I wonder if Bun would already be past 1.0 if all the time spent doing the "bundler" stuff was instead spent on the runtime itself.
Did Jarred think that having a weaker variant of every feature in the Javascript world would somehow make it more attractive? Why was "bun build ..." considered better or necessary when there is `bunx esbuild ...`
I like that it's trying to be a faster Node, and the better native database drivers etc. Having a decent package manager alongside is also nice but anything else makes me question the long term vision/feasibility of Oven and Bun's maintenance.
`Bun.build` is a game-changer. They key is it is a fast and simple bundling _primitive_. You can use it to write your own `webpack-dev-server`, you can spin up 10 of them in parallel or series, with one api call. And it's only going to get better. It 100% made sense that Bun own this. Bun's plugins work for bundling and server runtime. Another example: for SSR, you can parse the AST of a file once, and re-use that for SSR runtime and bundling during dev. They key is that bundling is no longer this _heavy_ task that you spawn in another process, it can be as simple as function call.
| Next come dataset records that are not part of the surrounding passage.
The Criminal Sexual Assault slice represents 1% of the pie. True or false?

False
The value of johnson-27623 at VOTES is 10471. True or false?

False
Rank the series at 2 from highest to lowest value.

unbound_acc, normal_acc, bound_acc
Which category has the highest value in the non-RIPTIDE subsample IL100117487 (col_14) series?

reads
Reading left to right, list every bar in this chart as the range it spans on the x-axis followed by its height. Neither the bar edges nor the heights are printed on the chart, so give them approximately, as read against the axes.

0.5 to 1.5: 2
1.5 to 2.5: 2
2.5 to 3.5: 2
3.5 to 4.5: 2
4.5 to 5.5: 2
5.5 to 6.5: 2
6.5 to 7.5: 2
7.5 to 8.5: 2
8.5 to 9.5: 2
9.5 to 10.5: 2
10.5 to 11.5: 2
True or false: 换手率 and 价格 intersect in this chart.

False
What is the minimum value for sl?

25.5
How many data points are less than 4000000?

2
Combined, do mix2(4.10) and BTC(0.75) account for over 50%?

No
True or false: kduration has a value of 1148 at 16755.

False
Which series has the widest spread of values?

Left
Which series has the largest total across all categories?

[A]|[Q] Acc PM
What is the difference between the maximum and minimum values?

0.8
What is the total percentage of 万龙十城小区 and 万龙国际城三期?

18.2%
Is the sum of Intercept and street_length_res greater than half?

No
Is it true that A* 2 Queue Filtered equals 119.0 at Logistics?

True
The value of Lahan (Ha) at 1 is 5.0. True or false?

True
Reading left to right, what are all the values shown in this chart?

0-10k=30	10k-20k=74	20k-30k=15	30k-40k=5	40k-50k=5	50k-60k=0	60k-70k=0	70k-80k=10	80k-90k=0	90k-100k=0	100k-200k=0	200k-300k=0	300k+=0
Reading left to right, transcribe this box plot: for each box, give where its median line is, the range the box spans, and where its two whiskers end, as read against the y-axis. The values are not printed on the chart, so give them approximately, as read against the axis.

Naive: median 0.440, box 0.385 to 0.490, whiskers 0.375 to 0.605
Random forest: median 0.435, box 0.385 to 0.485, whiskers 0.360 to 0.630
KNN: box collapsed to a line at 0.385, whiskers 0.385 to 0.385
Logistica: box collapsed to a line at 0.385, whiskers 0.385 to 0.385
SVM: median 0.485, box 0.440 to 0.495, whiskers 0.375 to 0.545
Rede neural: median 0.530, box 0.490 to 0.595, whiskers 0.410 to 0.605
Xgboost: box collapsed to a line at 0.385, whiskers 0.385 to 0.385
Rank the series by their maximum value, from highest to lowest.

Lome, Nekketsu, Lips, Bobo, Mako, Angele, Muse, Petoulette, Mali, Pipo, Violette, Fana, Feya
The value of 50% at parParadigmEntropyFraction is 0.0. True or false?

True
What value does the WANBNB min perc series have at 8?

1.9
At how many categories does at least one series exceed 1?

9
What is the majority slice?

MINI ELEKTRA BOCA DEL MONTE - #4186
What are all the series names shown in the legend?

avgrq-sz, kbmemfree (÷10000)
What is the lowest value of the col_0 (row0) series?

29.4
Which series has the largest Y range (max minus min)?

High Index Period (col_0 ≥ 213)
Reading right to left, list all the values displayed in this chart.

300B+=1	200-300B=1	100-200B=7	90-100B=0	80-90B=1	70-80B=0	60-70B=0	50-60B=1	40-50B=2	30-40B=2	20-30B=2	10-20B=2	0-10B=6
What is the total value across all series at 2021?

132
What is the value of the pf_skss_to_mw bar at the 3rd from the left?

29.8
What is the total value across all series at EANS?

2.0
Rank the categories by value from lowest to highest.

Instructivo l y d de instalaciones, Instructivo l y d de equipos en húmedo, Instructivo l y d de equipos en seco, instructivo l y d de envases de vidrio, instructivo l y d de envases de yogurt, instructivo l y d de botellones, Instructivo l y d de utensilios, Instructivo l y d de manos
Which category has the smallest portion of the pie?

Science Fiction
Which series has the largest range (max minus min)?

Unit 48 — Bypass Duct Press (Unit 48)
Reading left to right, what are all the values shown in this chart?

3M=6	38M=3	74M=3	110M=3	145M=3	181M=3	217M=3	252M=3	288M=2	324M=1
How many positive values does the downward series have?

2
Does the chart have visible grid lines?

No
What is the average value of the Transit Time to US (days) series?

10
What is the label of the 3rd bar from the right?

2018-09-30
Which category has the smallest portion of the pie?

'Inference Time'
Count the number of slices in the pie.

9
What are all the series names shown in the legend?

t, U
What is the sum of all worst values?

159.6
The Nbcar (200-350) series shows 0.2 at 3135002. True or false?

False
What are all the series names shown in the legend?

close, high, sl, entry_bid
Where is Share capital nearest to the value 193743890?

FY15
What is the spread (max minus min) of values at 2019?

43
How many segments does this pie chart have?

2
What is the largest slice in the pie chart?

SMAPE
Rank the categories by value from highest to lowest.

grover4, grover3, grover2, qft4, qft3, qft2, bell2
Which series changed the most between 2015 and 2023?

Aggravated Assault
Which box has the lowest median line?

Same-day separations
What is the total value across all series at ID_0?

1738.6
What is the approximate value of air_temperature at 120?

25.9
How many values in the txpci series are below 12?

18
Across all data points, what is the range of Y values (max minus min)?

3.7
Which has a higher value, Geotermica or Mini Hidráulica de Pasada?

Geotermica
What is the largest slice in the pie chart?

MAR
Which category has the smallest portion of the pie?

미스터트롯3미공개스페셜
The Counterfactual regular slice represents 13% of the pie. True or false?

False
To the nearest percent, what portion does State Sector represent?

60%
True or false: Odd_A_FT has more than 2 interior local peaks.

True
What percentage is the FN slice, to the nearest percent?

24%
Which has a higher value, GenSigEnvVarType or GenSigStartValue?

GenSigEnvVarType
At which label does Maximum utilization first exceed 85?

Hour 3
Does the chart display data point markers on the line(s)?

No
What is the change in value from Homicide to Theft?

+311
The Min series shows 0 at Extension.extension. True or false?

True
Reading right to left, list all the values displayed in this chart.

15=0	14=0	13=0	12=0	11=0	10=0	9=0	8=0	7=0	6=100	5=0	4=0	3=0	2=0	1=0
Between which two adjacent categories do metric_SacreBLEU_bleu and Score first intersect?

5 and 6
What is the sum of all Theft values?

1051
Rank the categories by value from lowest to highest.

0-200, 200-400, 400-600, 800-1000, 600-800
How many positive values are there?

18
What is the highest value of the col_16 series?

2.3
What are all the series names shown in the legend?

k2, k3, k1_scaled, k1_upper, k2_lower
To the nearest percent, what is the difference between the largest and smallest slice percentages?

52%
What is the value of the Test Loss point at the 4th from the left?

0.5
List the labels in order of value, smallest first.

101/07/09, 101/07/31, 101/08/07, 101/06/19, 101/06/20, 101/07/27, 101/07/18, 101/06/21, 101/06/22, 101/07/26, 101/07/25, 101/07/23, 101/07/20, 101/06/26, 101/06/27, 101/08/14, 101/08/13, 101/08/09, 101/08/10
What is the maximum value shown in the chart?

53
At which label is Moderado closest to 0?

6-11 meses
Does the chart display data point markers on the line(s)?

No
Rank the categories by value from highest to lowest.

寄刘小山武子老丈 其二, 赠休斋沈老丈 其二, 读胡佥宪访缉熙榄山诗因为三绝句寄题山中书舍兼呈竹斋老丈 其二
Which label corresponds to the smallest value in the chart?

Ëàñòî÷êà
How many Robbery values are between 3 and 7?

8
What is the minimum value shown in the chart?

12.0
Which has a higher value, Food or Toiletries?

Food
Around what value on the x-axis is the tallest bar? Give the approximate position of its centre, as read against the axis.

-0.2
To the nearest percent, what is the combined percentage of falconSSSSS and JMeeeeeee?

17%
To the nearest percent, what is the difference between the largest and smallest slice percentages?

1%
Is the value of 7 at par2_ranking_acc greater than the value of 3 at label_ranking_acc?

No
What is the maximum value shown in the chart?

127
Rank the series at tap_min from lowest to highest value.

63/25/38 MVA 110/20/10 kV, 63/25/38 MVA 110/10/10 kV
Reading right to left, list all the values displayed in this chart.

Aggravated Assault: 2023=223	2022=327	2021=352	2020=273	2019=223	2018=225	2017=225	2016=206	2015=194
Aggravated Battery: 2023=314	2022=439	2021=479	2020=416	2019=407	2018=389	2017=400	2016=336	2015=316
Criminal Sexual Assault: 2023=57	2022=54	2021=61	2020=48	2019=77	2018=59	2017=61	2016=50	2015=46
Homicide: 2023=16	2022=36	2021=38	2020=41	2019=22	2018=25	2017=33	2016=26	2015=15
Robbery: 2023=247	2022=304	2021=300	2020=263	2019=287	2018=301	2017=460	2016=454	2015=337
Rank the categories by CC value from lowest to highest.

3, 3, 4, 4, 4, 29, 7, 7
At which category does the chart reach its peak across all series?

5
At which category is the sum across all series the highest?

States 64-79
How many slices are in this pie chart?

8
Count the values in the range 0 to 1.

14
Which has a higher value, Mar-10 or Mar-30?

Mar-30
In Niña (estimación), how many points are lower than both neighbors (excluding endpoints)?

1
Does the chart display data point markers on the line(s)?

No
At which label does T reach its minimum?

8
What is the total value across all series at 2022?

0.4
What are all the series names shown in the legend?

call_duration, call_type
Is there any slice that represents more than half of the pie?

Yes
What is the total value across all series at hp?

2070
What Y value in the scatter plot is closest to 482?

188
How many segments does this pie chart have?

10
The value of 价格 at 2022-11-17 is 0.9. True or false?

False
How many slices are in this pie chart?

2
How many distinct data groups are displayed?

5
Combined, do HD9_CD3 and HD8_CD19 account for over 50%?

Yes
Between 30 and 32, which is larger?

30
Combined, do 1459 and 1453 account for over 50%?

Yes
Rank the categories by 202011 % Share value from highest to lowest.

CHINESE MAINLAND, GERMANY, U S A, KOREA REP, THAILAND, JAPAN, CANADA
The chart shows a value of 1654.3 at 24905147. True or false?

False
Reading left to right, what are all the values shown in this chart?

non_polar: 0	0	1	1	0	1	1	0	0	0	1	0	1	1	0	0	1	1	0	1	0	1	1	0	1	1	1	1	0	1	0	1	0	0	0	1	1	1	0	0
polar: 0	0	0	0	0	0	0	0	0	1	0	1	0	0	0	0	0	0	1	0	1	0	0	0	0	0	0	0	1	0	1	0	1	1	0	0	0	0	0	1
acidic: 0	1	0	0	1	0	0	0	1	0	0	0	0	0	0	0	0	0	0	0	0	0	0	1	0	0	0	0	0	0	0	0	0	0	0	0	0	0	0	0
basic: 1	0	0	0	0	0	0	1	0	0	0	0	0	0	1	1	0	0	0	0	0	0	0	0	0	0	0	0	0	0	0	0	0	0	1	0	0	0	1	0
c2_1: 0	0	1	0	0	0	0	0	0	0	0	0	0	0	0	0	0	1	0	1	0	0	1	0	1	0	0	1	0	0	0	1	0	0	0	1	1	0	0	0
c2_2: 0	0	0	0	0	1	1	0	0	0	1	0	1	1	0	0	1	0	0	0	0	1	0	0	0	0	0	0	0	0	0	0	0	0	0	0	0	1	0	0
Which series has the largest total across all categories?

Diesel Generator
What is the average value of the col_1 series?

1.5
Once you get it, you will realize how much of a game-changer it is. This is the reason Bun is going to win.
I like that Bun is going in the direction of a monolithic, self-contained binary. I'm sick of fiddling with tsc, ts-node, and stringing together 5 different build tools.
I'd rather install Bun, then get on with building our app.
Did Jarred think that having a weaker variant of every feature in the Javascript world would somehow make it more attractive? Why was "bun build ..." considered better or necessary when there is `bunx esbuild ...`
https://github.com/oven-sh/bun/issues/159
I like that it's trying to be a faster Node, and the better native database drivers etc. Having a decent package manager alongside is also nice but anything else makes me question the long term vision/feasibility of Oven and Bun's maintenance.